--- Source data ---

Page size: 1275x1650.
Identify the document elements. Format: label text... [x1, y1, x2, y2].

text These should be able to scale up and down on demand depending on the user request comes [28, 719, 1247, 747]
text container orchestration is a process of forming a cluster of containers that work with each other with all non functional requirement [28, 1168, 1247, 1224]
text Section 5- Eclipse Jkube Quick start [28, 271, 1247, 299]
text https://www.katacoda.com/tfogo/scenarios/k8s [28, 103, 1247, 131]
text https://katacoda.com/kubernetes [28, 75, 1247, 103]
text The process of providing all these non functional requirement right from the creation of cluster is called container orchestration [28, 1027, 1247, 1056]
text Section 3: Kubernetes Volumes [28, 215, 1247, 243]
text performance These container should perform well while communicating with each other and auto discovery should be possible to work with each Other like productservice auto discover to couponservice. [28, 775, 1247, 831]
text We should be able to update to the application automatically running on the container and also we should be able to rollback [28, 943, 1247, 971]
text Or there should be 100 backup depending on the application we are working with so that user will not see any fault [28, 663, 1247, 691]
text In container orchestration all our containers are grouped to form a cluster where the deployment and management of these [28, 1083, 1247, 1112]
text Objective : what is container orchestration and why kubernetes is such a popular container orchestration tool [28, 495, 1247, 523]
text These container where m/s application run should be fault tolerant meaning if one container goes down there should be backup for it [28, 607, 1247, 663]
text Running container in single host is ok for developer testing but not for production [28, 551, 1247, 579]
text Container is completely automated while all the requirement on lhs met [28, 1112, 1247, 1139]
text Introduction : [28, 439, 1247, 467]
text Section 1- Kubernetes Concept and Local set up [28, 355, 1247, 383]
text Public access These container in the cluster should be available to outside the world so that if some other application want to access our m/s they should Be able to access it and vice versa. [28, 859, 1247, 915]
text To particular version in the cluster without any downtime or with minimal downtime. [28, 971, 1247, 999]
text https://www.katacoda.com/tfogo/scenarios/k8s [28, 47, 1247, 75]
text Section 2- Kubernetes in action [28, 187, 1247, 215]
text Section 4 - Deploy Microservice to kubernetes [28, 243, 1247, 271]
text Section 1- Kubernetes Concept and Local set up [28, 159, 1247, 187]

---
--- Source data ---

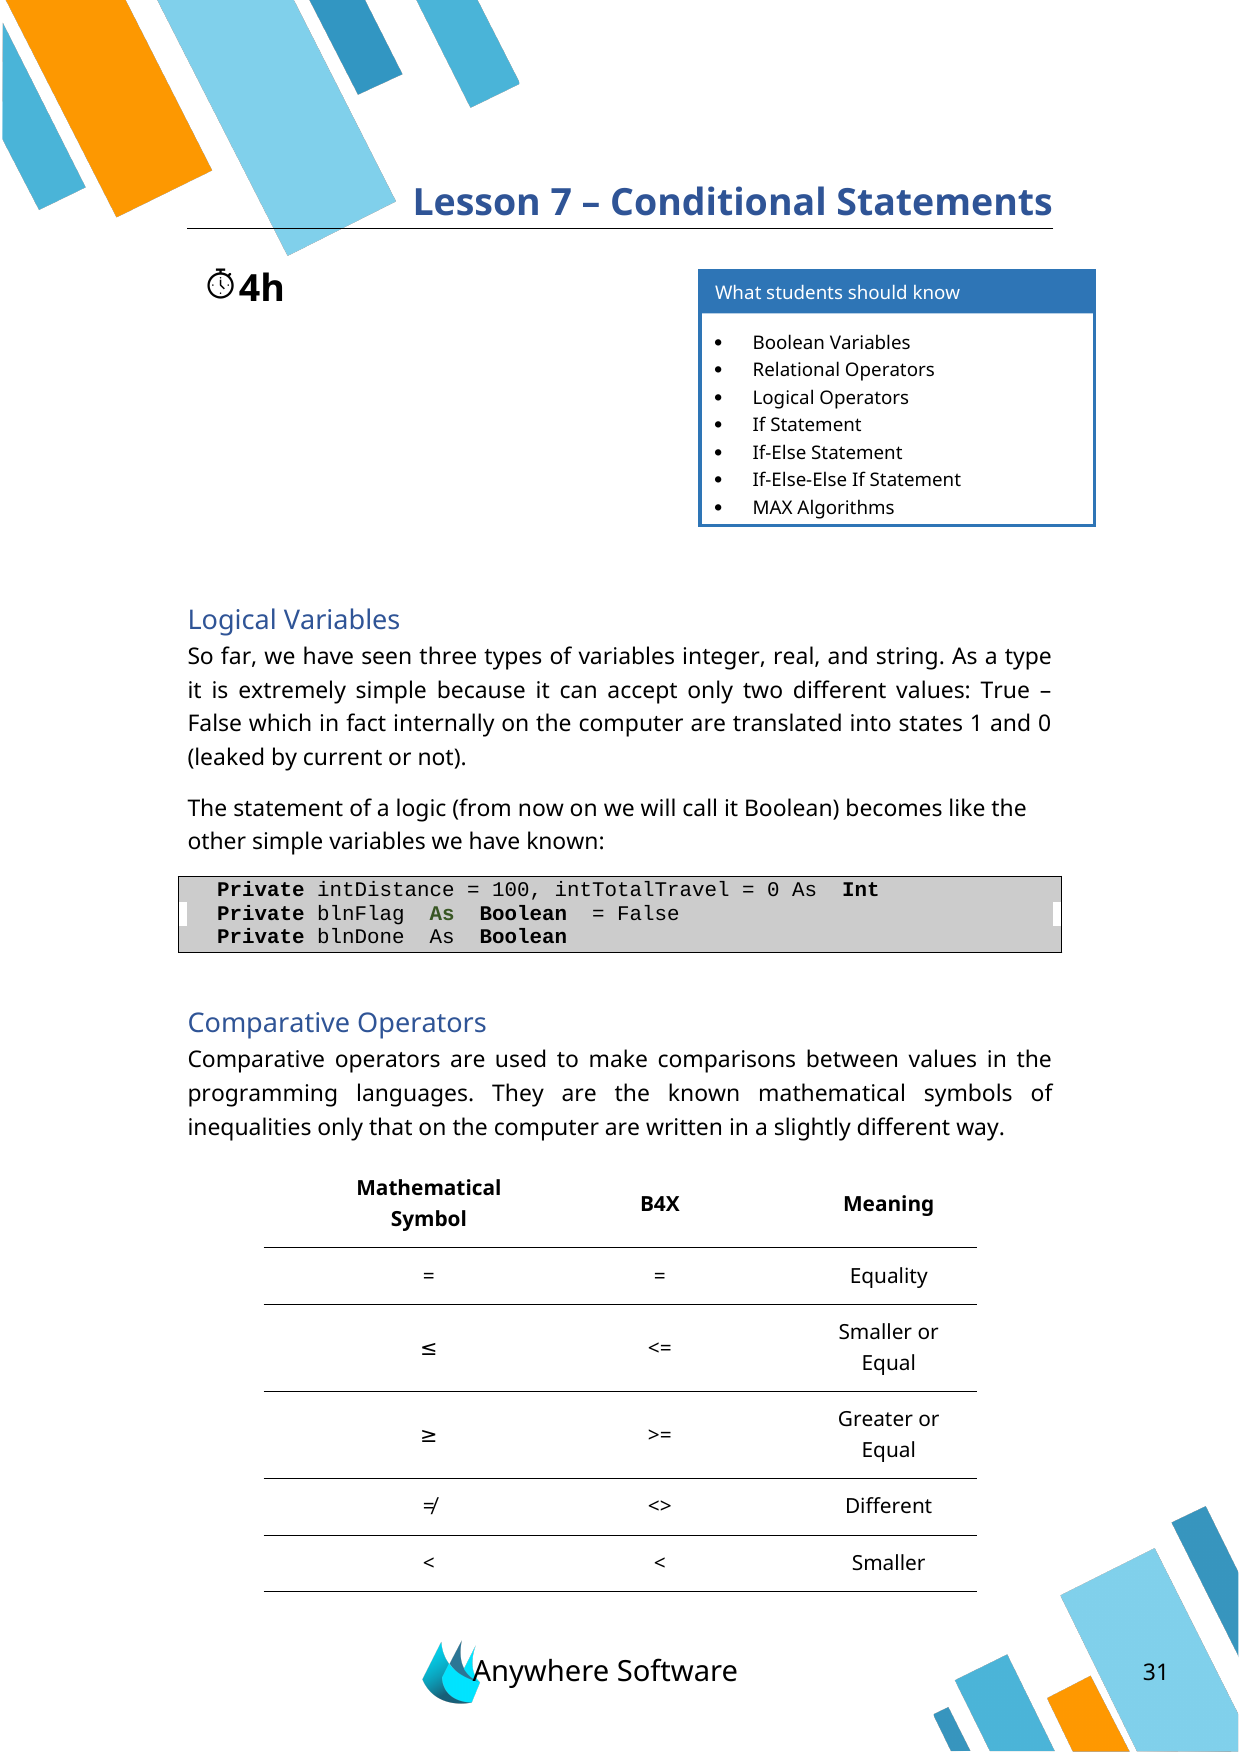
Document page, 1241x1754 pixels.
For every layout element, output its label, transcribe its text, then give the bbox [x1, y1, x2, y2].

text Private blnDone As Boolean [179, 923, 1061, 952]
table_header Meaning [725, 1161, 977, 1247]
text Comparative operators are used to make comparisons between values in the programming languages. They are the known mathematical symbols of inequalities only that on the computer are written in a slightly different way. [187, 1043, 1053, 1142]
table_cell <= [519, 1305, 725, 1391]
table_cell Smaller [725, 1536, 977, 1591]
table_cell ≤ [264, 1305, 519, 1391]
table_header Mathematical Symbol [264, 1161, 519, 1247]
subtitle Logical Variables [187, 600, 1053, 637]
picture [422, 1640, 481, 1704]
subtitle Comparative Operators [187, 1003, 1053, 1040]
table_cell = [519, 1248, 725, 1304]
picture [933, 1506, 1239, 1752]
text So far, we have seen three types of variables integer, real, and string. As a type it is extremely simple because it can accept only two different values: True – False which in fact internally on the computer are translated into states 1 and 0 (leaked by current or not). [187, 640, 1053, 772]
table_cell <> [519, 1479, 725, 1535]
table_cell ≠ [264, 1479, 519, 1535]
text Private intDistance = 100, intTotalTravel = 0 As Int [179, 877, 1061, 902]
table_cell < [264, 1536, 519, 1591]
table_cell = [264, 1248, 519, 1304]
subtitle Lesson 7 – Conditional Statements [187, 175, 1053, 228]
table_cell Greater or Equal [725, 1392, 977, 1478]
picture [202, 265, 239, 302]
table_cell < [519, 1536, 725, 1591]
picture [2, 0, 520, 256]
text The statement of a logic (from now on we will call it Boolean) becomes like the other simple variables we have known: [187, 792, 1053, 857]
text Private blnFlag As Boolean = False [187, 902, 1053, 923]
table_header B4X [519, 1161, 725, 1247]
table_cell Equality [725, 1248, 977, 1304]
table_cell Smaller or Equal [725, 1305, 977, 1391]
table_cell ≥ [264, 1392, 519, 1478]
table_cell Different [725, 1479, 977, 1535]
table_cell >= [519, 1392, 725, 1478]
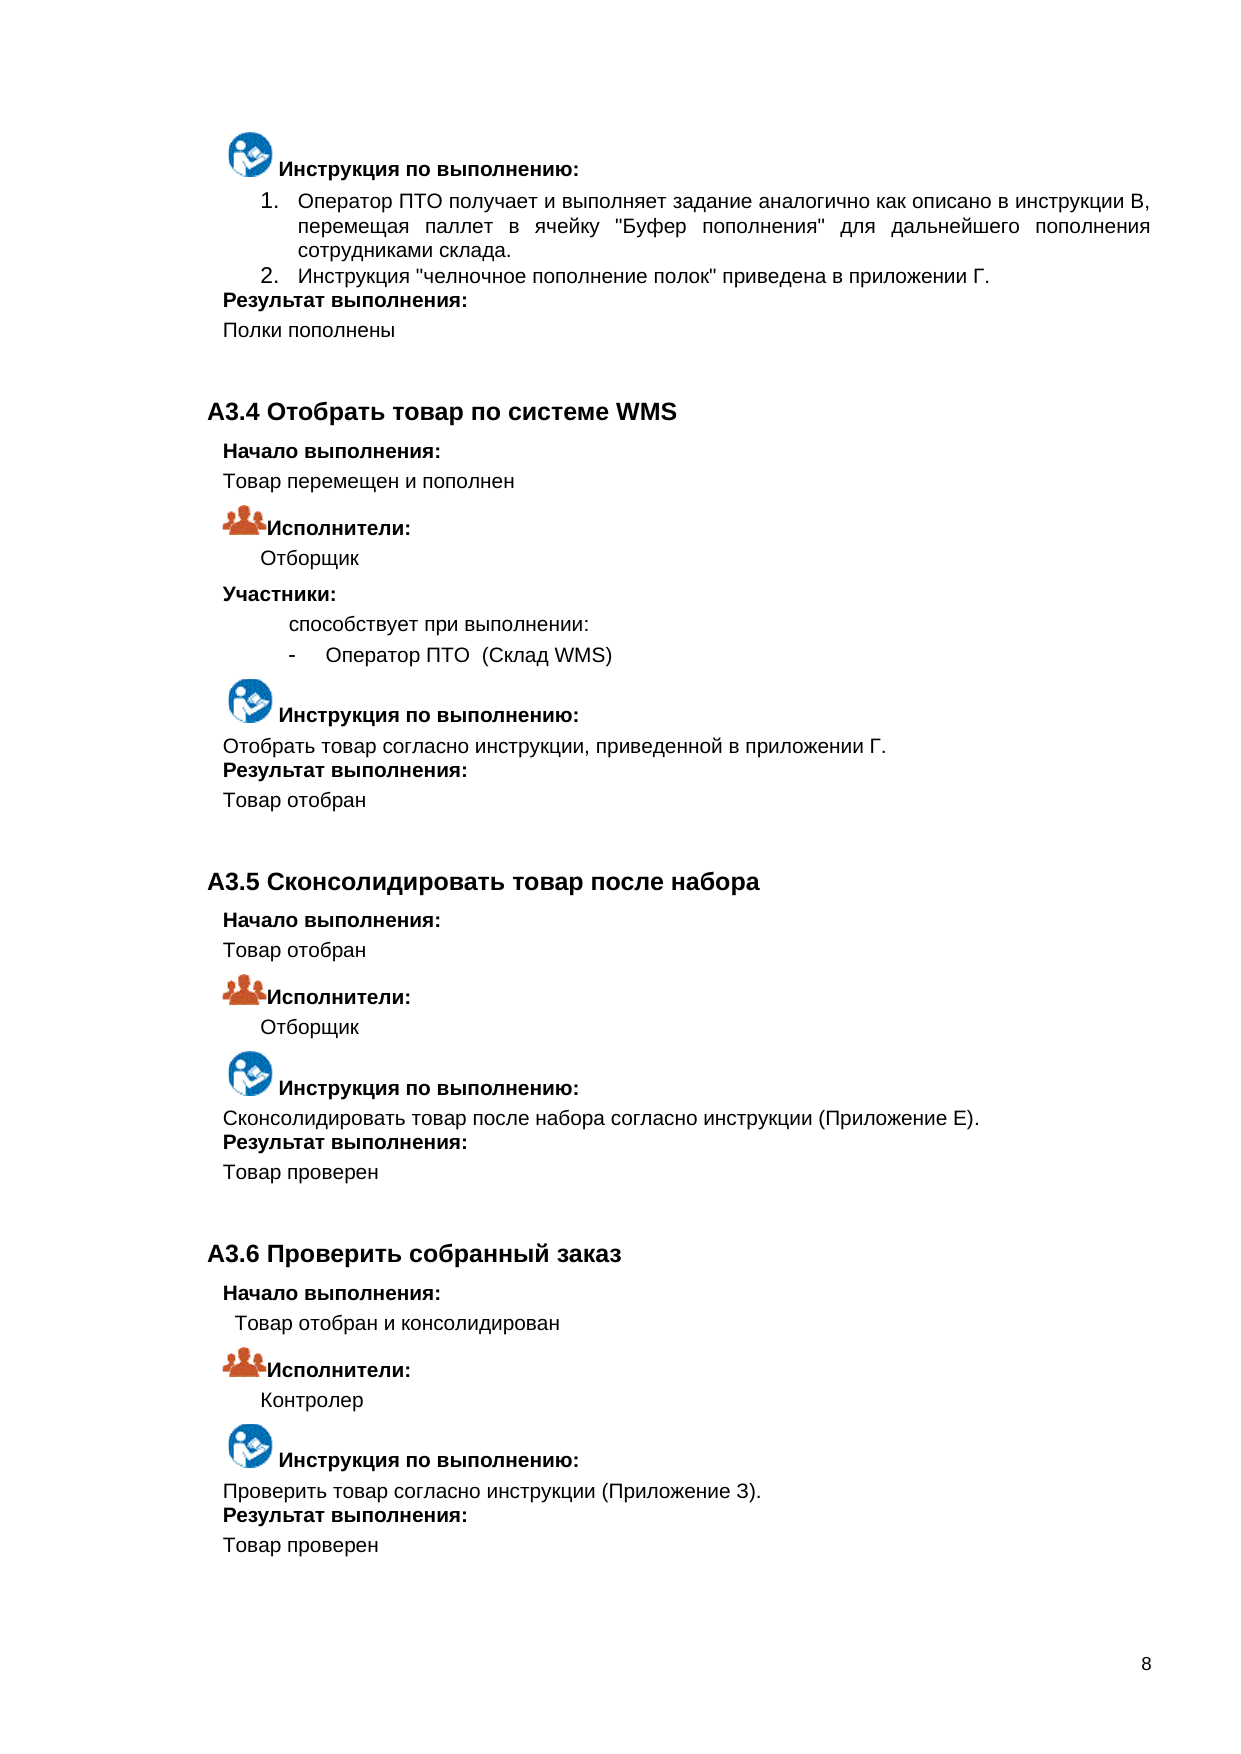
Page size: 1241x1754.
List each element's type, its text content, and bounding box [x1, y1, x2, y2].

---

Please, from the material above, copy only the lines from the line with "Page size: 1241x1754." up to and including the line with "List each element's", exactly as written.

Expected output —
Page size: 1241x1754.
List each element's type, its text content, and bounding box [x1, y1, x2, y2].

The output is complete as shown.